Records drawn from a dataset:
##############################

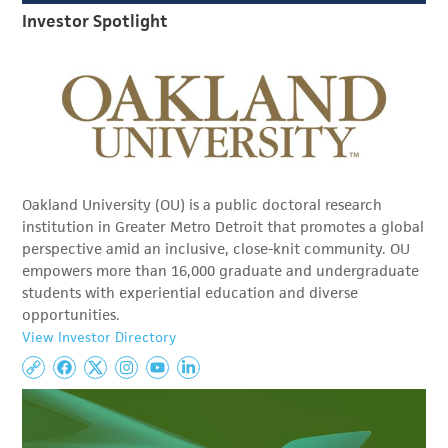
Investor Spotlight
Oakland University (OU) is a public doctoral research
institution in Greater Metro Detroit that promotes a global
perspective amid an inclusive, close-knit community. OU
empowers more than 16,000 graduate and undergraduate
students with experiential education and diverse
opportunities.
View Investor Directory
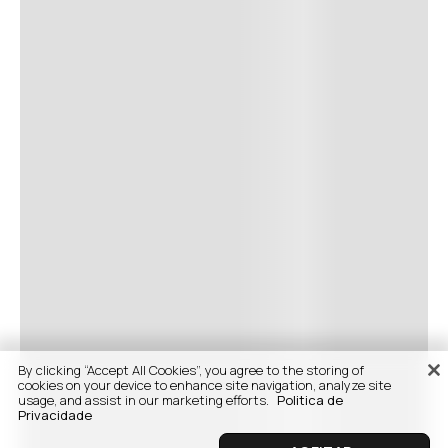
By clicking “Accept All Cookies”, you agree to the storing of
cookies on your device to enhance site navigation, analyze site
usage, and assist in our marketing efforts.
Politica de
Privacidade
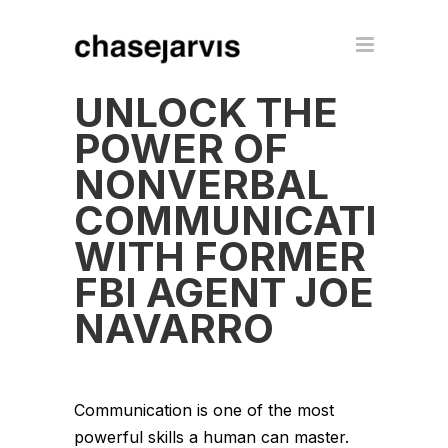
UNLOCK THE
POWER OF
NONVERBAL
COMMUNICATION
WITH FORMER
FBI AGENT JOE
NAVARRO
Communication is one of the most
powerful skills a human can master.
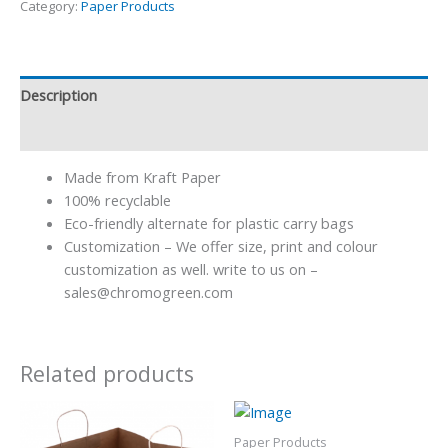
Category:
Paper Products
Description
Reviews (0)
Made from Kraft Paper
100% recyclable
Eco-friendly alternate for plastic carry bags
Customization – We offer size, print and colour
customization as well. write to us on –
sales@chromogreen.com
Related products
Paper Products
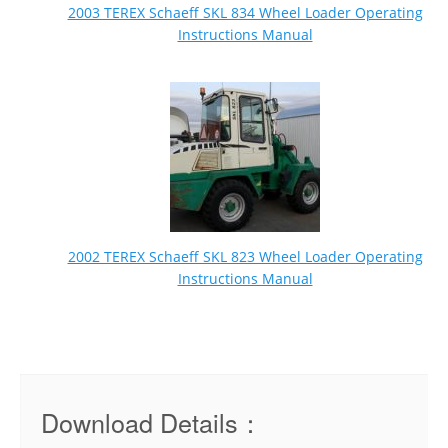
2003 TEREX Schaeff SKL 834 Wheel Loader Operating
Instructions Manual
2002 TEREX Schaeff SKL 823 Wheel Loader Operating
Instructions Manual
Download Details：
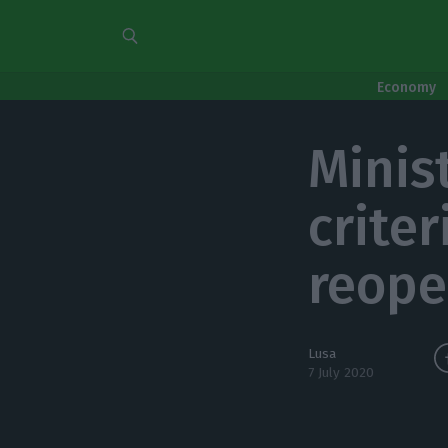
Economy
Minis
criter
reope
Lusa
7 July 2020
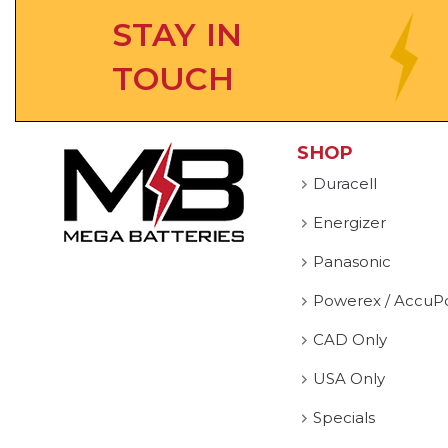
STAY IN
TOUCH
SHOP
Duracell
Energizer
Panasonic
Powerex / AccuP
CAD Only
USA Only
Specials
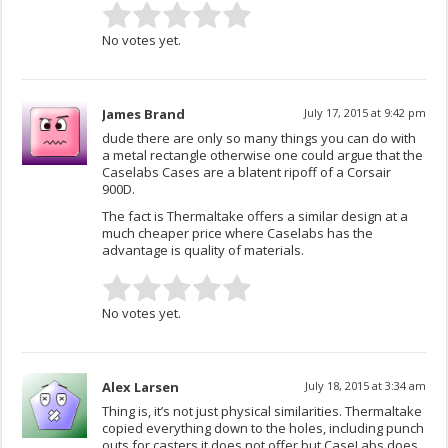
No votes yet.
James Brand
July 17, 2015 at 9:42 pm
dude there are only so many things you can do with
a metal rectangle otherwise one could argue that the
Caselabs Cases are a blatent ripoff of a Corsair
900D.
The fact is Thermaltake offers a similar design at a
much cheaper price where Caselabs has the
advantage is quality of materials.
No votes yet.
Alex Larsen
July 18, 2015 at 3:34 am
Thing is, it’s not just physical similarities. Thermaltake
copied everything down to the holes, including punch
outs for casters it does not offer but CaseLabs does.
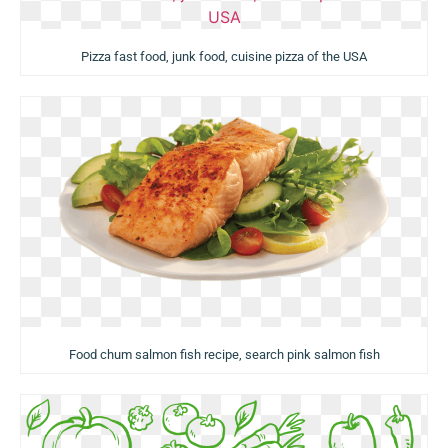
Pizza fast food, junk food, cuisine pizza of the USA
Food chum salmon fish recipe, search pink salmon fish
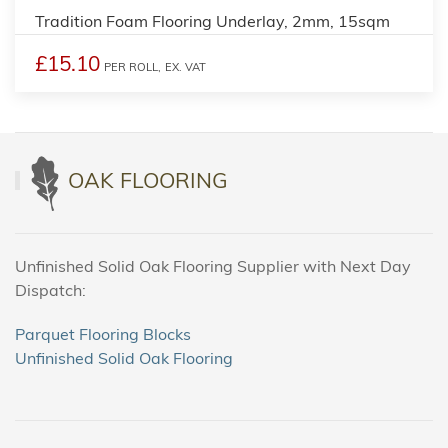
Tradition Foam Flooring Underlay, 2mm, 15sqm
£15.10
PER ROLL,
EX. VAT
OAK FLOORING
Unfinished Solid Oak Flooring Supplier with Next Day
Dispatch:
Parquet Flooring Blocks
Unfinished Solid Oak Flooring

##############################

▶ [EXERCISE GOAL]
The records above must be returned exactly, with each picture omitted.

▶ [YOUR SOLUTION]
Investor Spotlight
Oakland University (OU) is a public doctoral research
institution in Greater Metro Detroit that promotes a global
perspective amid an inclusive, close-knit community. OU
empowers more than 16,000 graduate and undergraduate
students with experiential education and diverse
opportunities.
View Investor Directory
By clicking “Accept All Cookies”, you agree to the storing of
cookies on your device to enhance site navigation, analyze site
usage, and assist in our marketing efforts.
Politica de
Privacidade
UNLOCK THE
POWER OF
NONVERBAL
COMMUNICATION
WITH FORMER
FBI AGENT JOE
NAVARRO
Communication is one of the most
powerful skills a human can master.
Category:
Paper Products
Description
Reviews (0)
Made from Kraft Paper
100% recyclable
Eco-friendly alternate for plastic carry bags
Customization – We offer size, print and colour
customization as well. write to us on –
sales@chromogreen.com
Related products
Paper Products
2003 TEREX Schaeff SKL 834 Wheel Loader Operating
Instructions Manual
2002 TEREX Schaeff SKL 823 Wheel Loader Operating
Instructions Manual
Download Details：
Economy
Minis
criter
reope
Lusa
7 July 2020
STAY IN
TOUCH
SHOP
Duracell
Energizer
Panasonic
Powerex / AccuP
CAD Only
USA Only
Specials
No votes yet.
James Brand
July 17, 2015 at 9:42 pm
dude there are only so many things you can do with
a metal rectangle otherwise one could argue that the
Caselabs Cases are a blatent ripoff of a Corsair
900D.
The fact is Thermaltake offers a similar design at a
much cheaper price where Caselabs has the
advantage is quality of materials.
No votes yet.
Alex Larsen
July 18, 2015 at 3:34 am
Thing is, it’s not just physical similarities. Thermaltake
copied everything down to the holes, including punch
outs for casters it does not offer but CaseLabs does.
Pizza fast food, junk food, cuisine pizza of the USA
Food chum salmon fish recipe, search pink salmon fish
Tradition Foam Flooring Underlay, 2mm, 15sqm
£15.10
PER ROLL,
EX. VAT
OAK FLOORING
Unfinished Solid Oak Flooring Supplier with Next Day
Dispatch:
Parquet Flooring Blocks
Unfinished Solid Oak Flooring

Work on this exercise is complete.